После лекции она протолкнулась к нему, вручила два чахлых цветка и, изумленно разглядывая его, проговорила:
– Ой, господи, и где вы всего этого набрались… с ума сойти…
Он снова отметил про себя “г” фрикативное, но на сей раз оно только позабавило.
Она спросила, может ли она его проводить, он развел руками:
– Все-таки я не так стар, чтобы девушки меня провожали.
Это было уже что-то вроде подтверждения, что радиосигнал принят, начиналась какая-то неосознанная игра, кокетство ответа было слишком очевидно.
Но она настояла на своем, шла с ним по темным мокрым улицам, он расспрашивал ее и узнавал шаг за шагом всю ее нехитрую биографию – детство в военной семье, частые переезды, смерть отца, теперь она здесь, работает старшей пионервожатой в интернате, обязательно получит диплом, но останавливаться на этом не хочет.
– Естественно, – сказал он, – вы еще так молоды.
Оказалось, однако, что она старше, чем он думал. Он был этим удивлен и подумал, что все ее проявления уже неадекватны ее летам.
У его парадного они остановились, и он сказал:
– Ну что ж, теперь вы знаете, где я живу. Заходите при случае.
Эти слова можно было воспринять как обычную формулу, вежливое прощание, но она была не такова, чтобы обмениваться этикетками, столь облегчающими общение, и радостно воскликнула:
– Ой, правда? Я обязательно зайду!
И в самом деле – через несколько дней пришла. Наивно принаряженная, причесанная; он угостил ее ликером с печеньем, она отпила глоток, а есть не стала, он не знал, о чем говорить, поэтому старался говорить о ней, но ей уже почти ни о чем не оставалось рассказывать, разве что о подругах, их немного, об интернате, в который ее направили, о сослуживцах, и вдруг – совсем неожиданно – сообщила, что была замужем ровно два месяца, они были дети, им рано было иметь семью. А потом? Потом были еще две встречи, но оба раза оказались, в общем, совсем не те люди, каких хотелось бы встретить. А вообще – одной лучше, она любит быть одна, хотя это не всегда удается, живет у бабки, а ту хлебом не корми, только дай ей поговорить.
Он показывал ей книги, в самом деле редкие, особенно гордился он раритетами, относившимися к его любимому восемнадцатому веку – среди них были комплекты “Утреннего света”, “Вечерней Зари”, “Покоящегося трудолюбца”, а также книга князя Щербатова “О повреждении нравов в России”. Она восхищалась, замирала, вскрикивала, а когда он что-либо объяснял ей, только вздыхала, и глаза ее излучали поклонение.

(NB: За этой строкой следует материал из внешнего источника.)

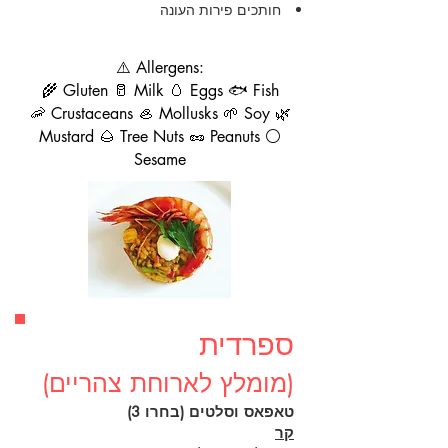
חותכים פירות העונה
⚠️ Allergens:
🌾 Gluten 🥛 Milk 🥚 Eggs 🐟 Fish
🦐 Crustaceans 🦪 Mollusks 🌱 Soy 🌿
Mustard 🌰 Tree Nuts 🥜 Peanuts ⚪
Sesame
ספרדית
(מומלץ לארוחת צהריים)
טאפאס וסלטים (בחרו 3)
קר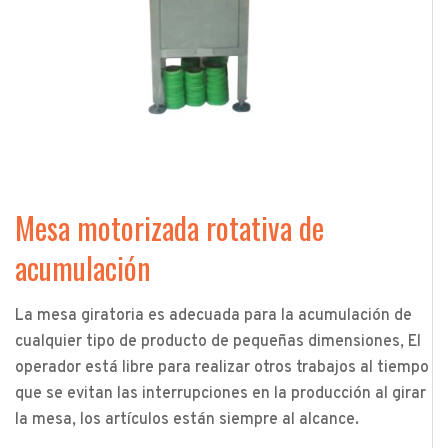
Mesa motorizada rotativa de
acumulación
La mesa giratoria es adecuada para la acumulación de
cualquier tipo de producto de pequeñas dimensiones, El
operador está libre para realizar otros trabajos al tiempo
que se evitan las interrupciones en la producción al girar
la mesa, los artículos están siempre al alcance.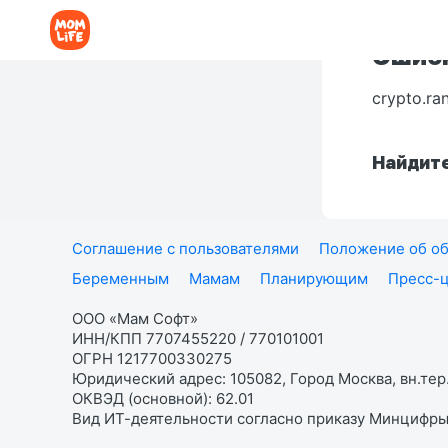
Ошибк
crypto.ra
Найдите
Соглашение с пользователями
Положение об об
Беременным
Мамам
Планирующим
Пресс-
ООО «Мам Софт»
ИНН/КПП 7707455220 / 770101001
ОГРН 1217700330275
Юридический адрес: 105082, Город Москва, вн.тер.
ОКВЭД (основной): 62.01
Вид ИТ-деятельности согласно приказу Минцифры: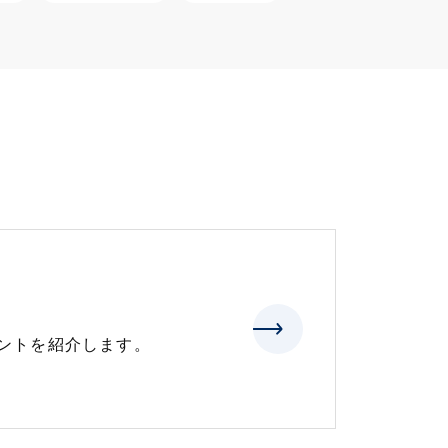
ントを紹介します。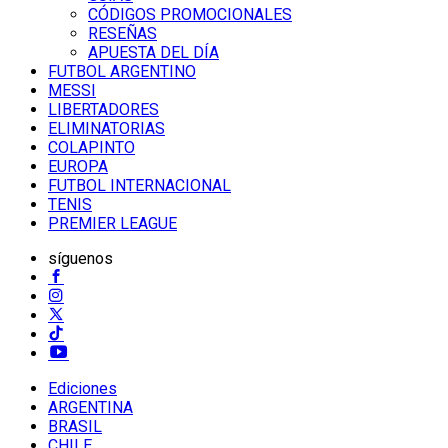
CÓDIGOS PROMOCIONALES
RESEÑAS
APUESTA DEL DÍA
FUTBOL ARGENTINO
MESSI
LIBERTADORES
ELIMINATORIAS
COLAPINTO
EUROPA
FUTBOL INTERNACIONAL
TENIS
PREMIER LEAGUE
síguenos
Ediciones
ARGENTINA
BRASIL
CHILE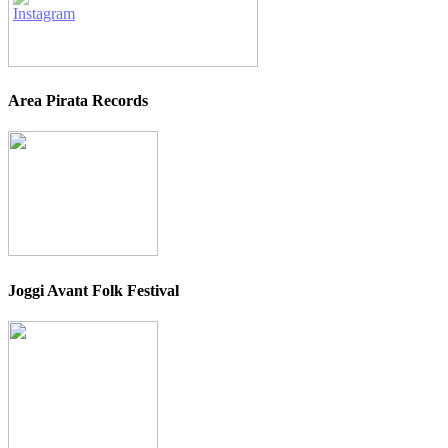
Area Pirata Records
Joggi Avant Folk Festival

Ушла, выпросив сочинения Екатерины, и он не отказал ей, хотя в этом умел отказывать, научился, расстаться с книгой хоть на день было для него непереносимым испытанием.
Так она стала захаживать, и эти визиты проходили словно по принятому ими обоими сценарию – скромное угощение, неспешный разговор, скорее, впрочем, его монолог, во время которого она пялила на него свои каштановые глазки, потом уходила, забрав с собой какой-нибудь томик.
Он мало-помалу привык к этим выступлениям перед “немногочисленной, но столь благодарной аудиторией” – так однажды он пошутил и сам себе объяснил их как своеобразный тренинг, зарядка ритора, необходимая гимнастика интеллекта, – во всяком случае, говорил он с удовольствием. А она ахала и покачивала головой.
В одно из таких посещений она предложила приготовить ему ужин, он похвалил, и надо было видеть, как она была счастлива.
– Я стряпаю хорошо, – сказала она сияя, – все признают.
Он не был гастрономом, да и одинокая жизнь приучила к неприхотливости, тем большее признание вызвало у него ее искусство, потом они не раз и не два “закатывали пиры”.
Бывало, он сидел за столом, разбирая записи, а из кухоньки доносилось негромкое пение, там она месила, жарила, пекла. Он усмехался про себя: идиллическая картинка.
Однажды ближе к лету она вдруг заскочила днем, он куда-то спешил, извинился, что не сможет принять, она быстро согласно закивала головой: что вы, что вы, конечно… И вдруг всплеснула руками и шумно вздохнула:
– Ох, у вас очень запущено!
– Почему ж, – возразил он, – я поддерживаю порядок.
– Нет, – сказала она, – я по вечерам не замечала, а вот пришла к вам днем, и сразу видно, эта женщина, которая к вам ходит, – халтурщица, зря деньги берет, это не работа, а фигли-мигли.
“Фигли-мигли” означали самую беспощадную оценку, и относились они к различным сторонам человеческой деятельности – от плохой уборки до не угодивших ей книг. Впрочем, чувства и проявления, которые казались ей нестоящими, тоже характеризовались этим понятием.